Evliliğin ilk yılları oldukça zorlu yıllardır ve bu konularda başarısızlıklar olduğu takdirde boşanmalar olmaya başlar. Özellikle boşanmalar evliliğin ikinci ve dördüncü yılları dolaylarında fazladır. Yaşam koşulları, maddi durumlar, genel uyumsuzluk anne ve babanın müdahalesi gibi durumlar evliliğin yine ilk yılların da karşılaşılan sorunlardır.

Koller ilk yıllarındaki boşanmanın büyük ölçüde, eşlerin evlilikten gerçek olmayan beklentileri sonucu ortaya çıktığını belirtir.

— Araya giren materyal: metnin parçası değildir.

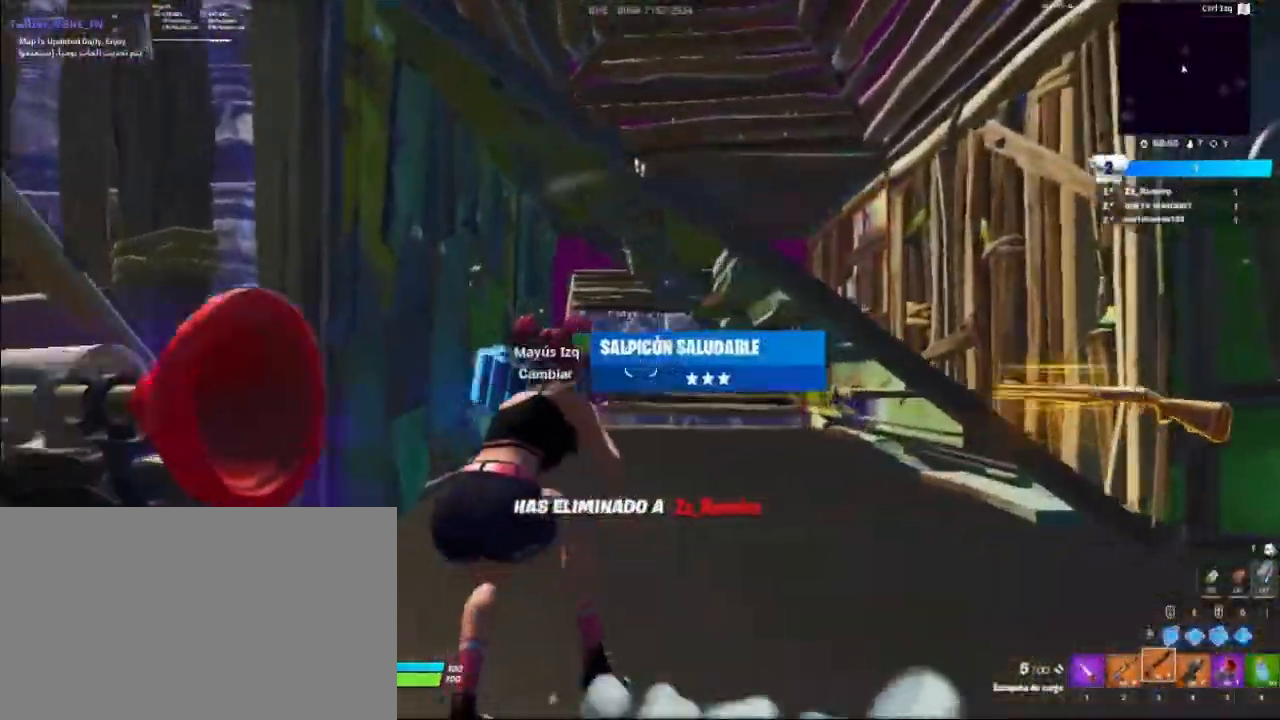
{"keys": ["w"], "mouse": ["left"], "mouse_move": "down", "events": [[133, "a", "up"], [300, "space", "down"], [333, "space", "up"]]}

Birdwilsell ise sorunun, çiftlerden cok toplumdan kaynaklandığını söyler.

Ayrıca ilk yıllarda cinsel ilişki sıklığı yüksektir. Kinsey verilerine göre cinsel ilişki sıklığının yaşla beraber düştüğünü gösterir. Yaşa bağlı bu düşüş daha çok erkek örüntüsünü yansıtır. Kadınlarda ise yaşla beraber olan bu düşüş oldukça azdır. Kadınlarda 31-35, erkeklerde ise 21-30 yaşlarında cinsel ilişkinin en sık olduğu zamanlardır.

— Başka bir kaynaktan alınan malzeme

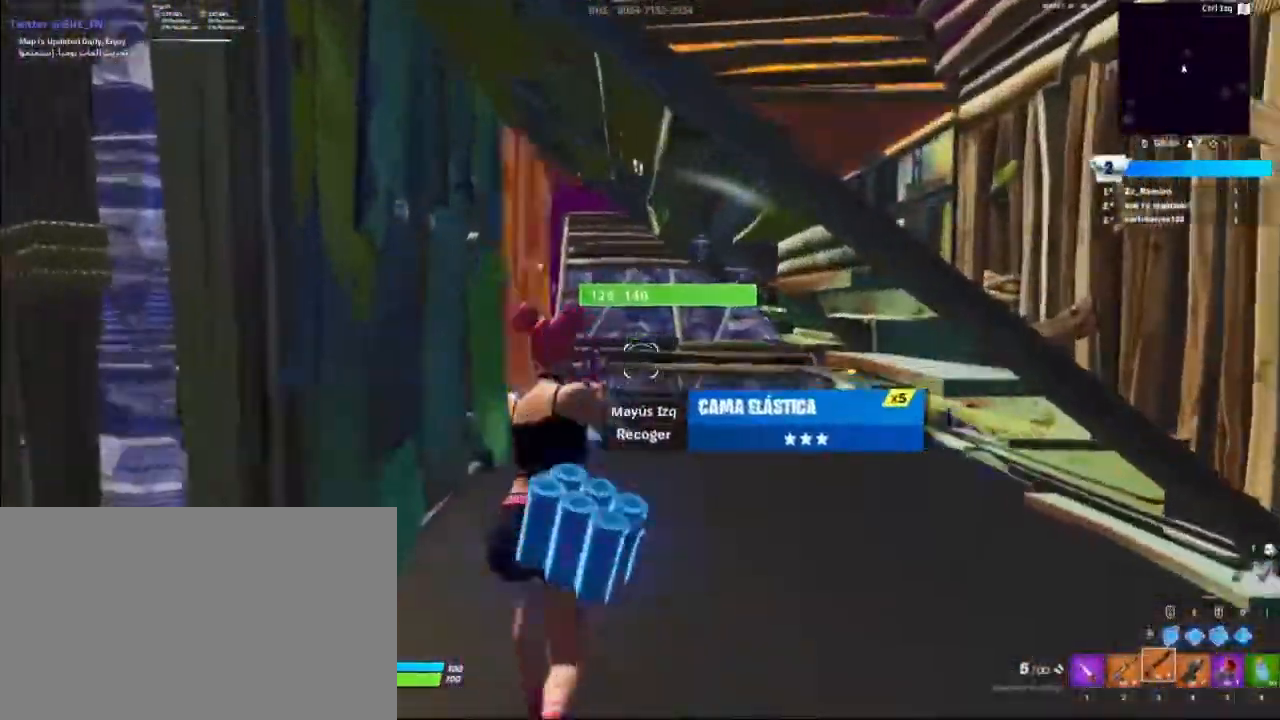
{"keys": ["a", "w"], "mouse": ["left"], "mouse_move": "down", "events": [[400, "a", "down"]]}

2-) Yeni anababalar: Bu dönem gebelik ve ilk çocuğun doğumuyla başlar ve eşlerin anne ve babalığa doğru rol geçişi söz konusudur. Buraya kadar eşler ilişkilerini oluşturmuştur. Fakat aileye üçüncü bir kişi olan bebeğin katılması eski dengeyi bozabilir. Buda kızgınlık ve kıskançlığa neden olabilir.

Le Mosters evliliğin bu dönemini incelemiş ailenin %83 ünde ilk çocuğun doğumu ile beraber bunalım yaşadıklarını belirtmiştir. Fakat bunun nedenini kişilik uyumsuzluğu, kötü evlilik gibi nedenler değil de henüz anne-baba olma yolunda eşlerin yeterli bir hazırlığa sahip olmamalarıdır.

Anne- baba bu uyumsuzlukların nedenleri Knox ‘ a göre; gebeliğe karşı olumsuz tutumları, rol değişimlerini kabul edilmemek, anne- babalığa ilişkin yetersiz duygular ve bebek ile ilgili deneyim eksikliğidir.

3-) Okul öncesi aile: ailedeki çocuk 3 ila 6 yaşları arasındadır. Anne-baba birbiriyle olan ilişkileri sürdürürken, aile için bir yer bulmak, maddi olanak sağlamak ve çocuklarını yetiştirmek konusunda arayış içerisine girerler. Toplumsallaşma süreci içerisinde anne-babalar çocuklarına toplumun kurallarını ve değerlerini öğretirken aynı zamanda çocukları tarafından da toplumsallaştırılırlar. Çocukların yetişmesi konusunda anne-babalar çocukla etkileşim içerisinde büyürler.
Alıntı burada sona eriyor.